Fred Furnell, event organizer and staff officer with the Coast Guard Auxiliary's 18th Division, said the auxiliary is the Coast Guard's uniformed, volunteer wing that strives for accident prevention through education.
The auxiliary offered free vessel inspections, checking for life jackets, buoys, whistles, horns and unexpired fire extinguishers and flares. Auxiliary staff said expired flares are the most common problem.
Though inspections are not mandatory, boaters face fines if the Coast Guard catches them on the water with substandard equipment.
Visitors also toured the guard's vessels, including a 25-foot fast response boat, two 47-foot motor lifeboats, which are airtight and can roll 360 degrees if tipped, and a 49-foot buoy tender vessel, used for lighthouse, beacon and buoy maintenance.

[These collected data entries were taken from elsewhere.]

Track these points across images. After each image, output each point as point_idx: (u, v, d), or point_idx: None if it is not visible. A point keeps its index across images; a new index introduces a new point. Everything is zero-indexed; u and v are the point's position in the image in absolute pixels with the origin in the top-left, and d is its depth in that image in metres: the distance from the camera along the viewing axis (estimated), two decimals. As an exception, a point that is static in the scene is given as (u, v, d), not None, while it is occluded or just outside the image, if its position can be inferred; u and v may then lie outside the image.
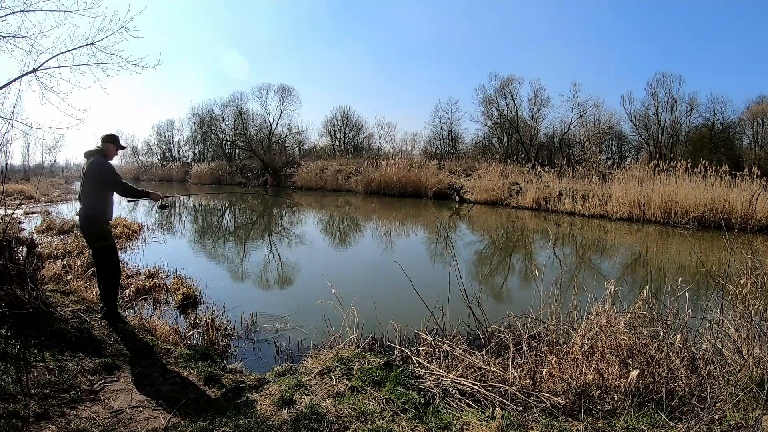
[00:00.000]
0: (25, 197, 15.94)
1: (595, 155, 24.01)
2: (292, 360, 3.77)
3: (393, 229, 13.43)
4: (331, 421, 2.48)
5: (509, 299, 6.31)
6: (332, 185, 25.09)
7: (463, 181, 20.83)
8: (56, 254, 6.40)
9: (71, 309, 3.89)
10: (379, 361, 3.18)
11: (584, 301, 3.45)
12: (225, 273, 7.42)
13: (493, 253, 9.99)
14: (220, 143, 37.55)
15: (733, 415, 2.38)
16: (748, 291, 3.23)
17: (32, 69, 6.30)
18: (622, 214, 13.88)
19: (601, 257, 9.70)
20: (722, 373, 2.76)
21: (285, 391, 2.86)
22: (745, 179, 12.63)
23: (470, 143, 34.73)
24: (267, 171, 29.24)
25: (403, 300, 4.83)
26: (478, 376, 2.93)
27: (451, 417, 2.55)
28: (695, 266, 7.51)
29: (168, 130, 42.02)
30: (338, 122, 36.64)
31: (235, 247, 10.24)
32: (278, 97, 34.54)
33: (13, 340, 3.05)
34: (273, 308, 5.21)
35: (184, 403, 2.68)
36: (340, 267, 8.56)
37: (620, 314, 3.25)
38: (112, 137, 4.15)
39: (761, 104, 26.72)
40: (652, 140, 28.48)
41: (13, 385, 2.54)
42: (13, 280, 3.51)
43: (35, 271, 4.33)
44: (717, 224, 11.41)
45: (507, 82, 28.99)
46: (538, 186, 17.35)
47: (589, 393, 2.68)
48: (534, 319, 3.53)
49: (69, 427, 2.29)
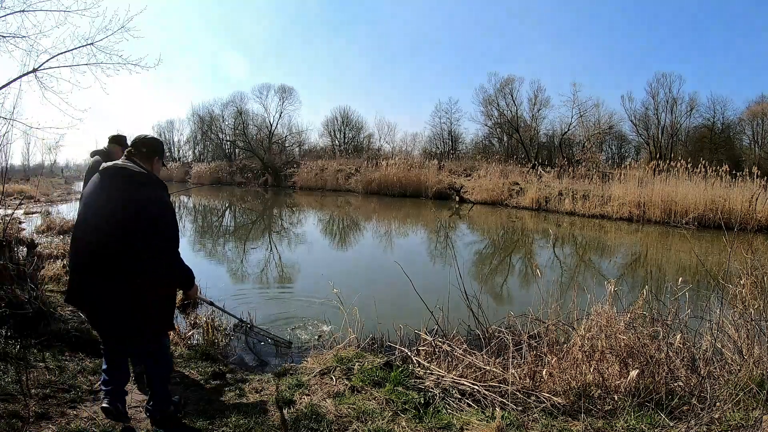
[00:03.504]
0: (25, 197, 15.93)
1: (595, 155, 24.01)
2: (292, 360, 3.77)
3: (393, 229, 13.43)
4: (331, 421, 2.48)
5: (509, 299, 6.30)
6: (332, 185, 25.08)
7: (463, 181, 20.83)
8: (56, 254, 6.39)
9: (71, 309, 3.88)
10: (379, 361, 3.18)
11: (584, 301, 3.45)
12: (225, 273, 7.42)
13: (493, 253, 9.99)
14: (220, 143, 37.55)
15: (733, 415, 2.38)
16: (748, 291, 3.24)
17: (32, 69, 6.30)
18: (622, 214, 13.88)
19: (601, 257, 9.71)
20: (722, 373, 2.76)
21: (285, 391, 2.87)
22: (745, 179, 12.63)
23: (470, 143, 34.79)
24: (267, 171, 29.23)
25: (403, 300, 4.83)
26: (478, 376, 2.93)
27: (451, 417, 2.56)
28: (695, 266, 7.51)
29: (168, 130, 42.01)
30: (338, 122, 36.68)
31: (235, 247, 10.24)
32: (278, 97, 34.62)
33: (13, 340, 3.06)
34: (273, 308, 5.21)
35: (184, 403, 2.68)
36: (340, 267, 8.55)
37: (620, 314, 3.26)
38: (117, 138, 4.15)
39: (761, 104, 26.71)
40: (652, 140, 28.49)
41: (13, 385, 2.54)
42: (13, 280, 3.52)
43: (35, 271, 4.33)
44: (717, 224, 11.41)
45: (507, 82, 29.06)
46: (538, 186, 17.35)
47: (589, 393, 2.68)
48: (534, 319, 3.53)
49: (69, 427, 2.29)
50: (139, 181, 2.24)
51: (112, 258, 2.13)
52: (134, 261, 2.14)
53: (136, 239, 2.14)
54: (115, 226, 2.14)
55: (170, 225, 2.24)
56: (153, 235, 2.17)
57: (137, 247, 2.14)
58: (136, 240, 2.14)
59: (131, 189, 2.21)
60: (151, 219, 2.17)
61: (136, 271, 2.14)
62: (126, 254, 2.13)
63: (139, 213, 2.15)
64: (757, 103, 26.97)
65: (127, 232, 2.14)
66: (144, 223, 2.15)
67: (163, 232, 2.22)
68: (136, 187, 2.22)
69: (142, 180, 2.25)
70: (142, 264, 2.15)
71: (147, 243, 2.15)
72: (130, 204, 2.17)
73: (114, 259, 2.13)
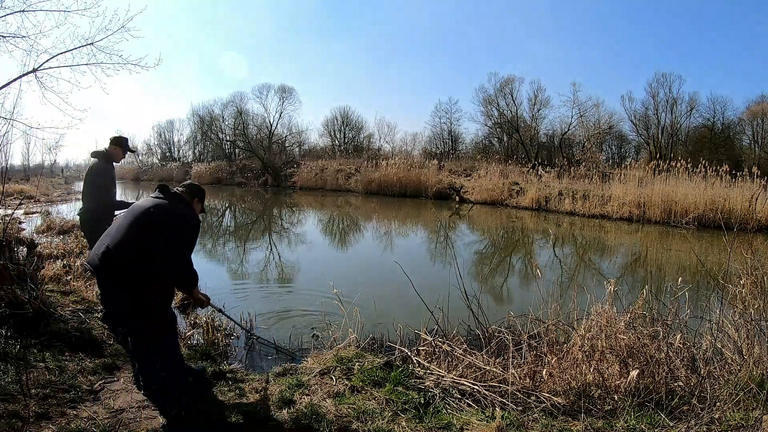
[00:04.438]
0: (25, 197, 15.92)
1: (595, 155, 24.01)
2: (292, 360, 3.77)
3: (393, 229, 13.42)
4: (331, 421, 2.48)
5: (509, 299, 6.30)
6: (332, 185, 25.07)
7: (463, 181, 20.83)
8: (56, 254, 6.39)
9: (71, 309, 3.88)
10: (379, 361, 3.18)
11: (584, 301, 3.45)
12: (225, 273, 7.42)
13: (493, 253, 9.99)
14: (220, 143, 37.53)
15: (733, 415, 2.38)
16: (747, 291, 3.24)
17: (32, 69, 6.31)
18: (622, 214, 13.88)
19: (601, 257, 9.70)
20: (722, 373, 2.76)
21: (285, 391, 2.86)
22: (745, 179, 12.63)
23: (470, 143, 34.80)
24: (267, 171, 29.23)
25: (403, 300, 4.83)
26: (478, 376, 2.94)
27: (451, 417, 2.56)
28: (695, 266, 7.50)
29: (168, 130, 42.02)
30: (338, 122, 36.67)
31: (235, 247, 10.24)
32: (278, 97, 34.64)
33: (13, 340, 3.05)
34: (273, 308, 5.21)
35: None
36: (340, 267, 8.55)
37: (620, 314, 3.26)
38: (118, 140, 4.16)
39: (761, 104, 26.73)
40: (652, 140, 28.49)
41: (13, 385, 2.54)
42: (13, 280, 3.52)
43: (35, 271, 4.33)
44: (717, 224, 11.41)
45: (507, 82, 29.06)
46: (538, 186, 17.35)
47: (589, 393, 2.68)
48: (534, 319, 3.53)
49: (69, 427, 2.29)
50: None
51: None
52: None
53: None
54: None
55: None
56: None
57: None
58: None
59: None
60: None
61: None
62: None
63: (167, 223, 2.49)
64: (757, 103, 27.01)
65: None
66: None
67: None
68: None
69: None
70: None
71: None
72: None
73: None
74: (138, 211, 2.49)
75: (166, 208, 2.50)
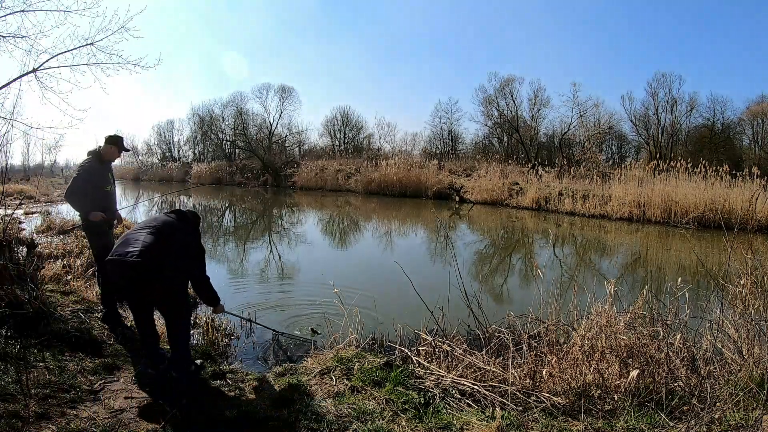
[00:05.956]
0: (25, 197, 15.92)
1: (595, 155, 24.02)
2: (292, 360, 3.77)
3: (393, 229, 13.42)
4: (331, 421, 2.48)
5: (509, 299, 6.30)
6: (332, 185, 25.07)
7: (463, 181, 20.82)
8: (56, 254, 6.38)
9: (71, 309, 3.88)
10: (379, 361, 3.18)
11: (584, 301, 3.45)
12: (225, 273, 7.42)
13: (493, 253, 9.99)
14: (220, 143, 37.52)
15: (733, 415, 2.38)
16: (747, 291, 3.23)
17: (32, 69, 6.31)
18: (622, 214, 13.88)
19: (601, 257, 9.70)
20: (722, 373, 2.77)
21: (285, 391, 2.87)
22: (745, 179, 12.62)
23: (470, 143, 34.75)
24: (267, 171, 29.23)
25: (403, 300, 4.83)
26: (478, 376, 2.94)
27: (451, 417, 2.56)
28: (695, 266, 7.51)
29: (168, 130, 41.96)
30: (338, 122, 36.66)
31: (235, 247, 10.24)
32: (278, 97, 34.62)
33: (13, 340, 3.05)
34: (273, 308, 5.21)
35: (184, 403, 2.68)
36: (340, 267, 8.55)
37: (620, 314, 3.26)
38: (113, 139, 4.14)
39: (761, 104, 26.71)
40: (652, 140, 28.47)
41: (13, 385, 2.54)
42: (13, 280, 3.51)
43: (35, 271, 4.33)
44: (717, 224, 11.41)
45: (507, 82, 29.05)
46: (538, 186, 17.35)
47: (589, 393, 2.68)
48: (534, 319, 3.53)
49: (69, 427, 2.29)
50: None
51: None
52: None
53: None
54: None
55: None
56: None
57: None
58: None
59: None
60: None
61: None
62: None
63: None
64: (757, 103, 26.99)
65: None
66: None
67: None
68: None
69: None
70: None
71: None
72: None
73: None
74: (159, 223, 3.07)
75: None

Yesterday, children were invited to sit in the captains' seats and blow the ships' horns.
Heather MacGill of Moriches brought her sons, Colin, 10, and Ryan, 13, who both have their boat safety certificates.
"Living near the water, they need to be comfortable with how boats work -- and how search and rescue works," she said. "And they have to have an appreciation for the people who keep them safe on the water."
"It's great to see our tax dollars at work," said Joe Brady of Peekskill, New York. He said he was especially impressed with the volunteer auxiliary staff.
"How lucky are we to live in a country where we have volunteers who learn to use this equipment to save our lives -- whether we deserve it or not?" he said.
The event also featured a dog demonstration by the Suffolk County Sheriff's K-9 unit, and a chance to watch a local marine research group release a rehabilitated seal back into the ocean.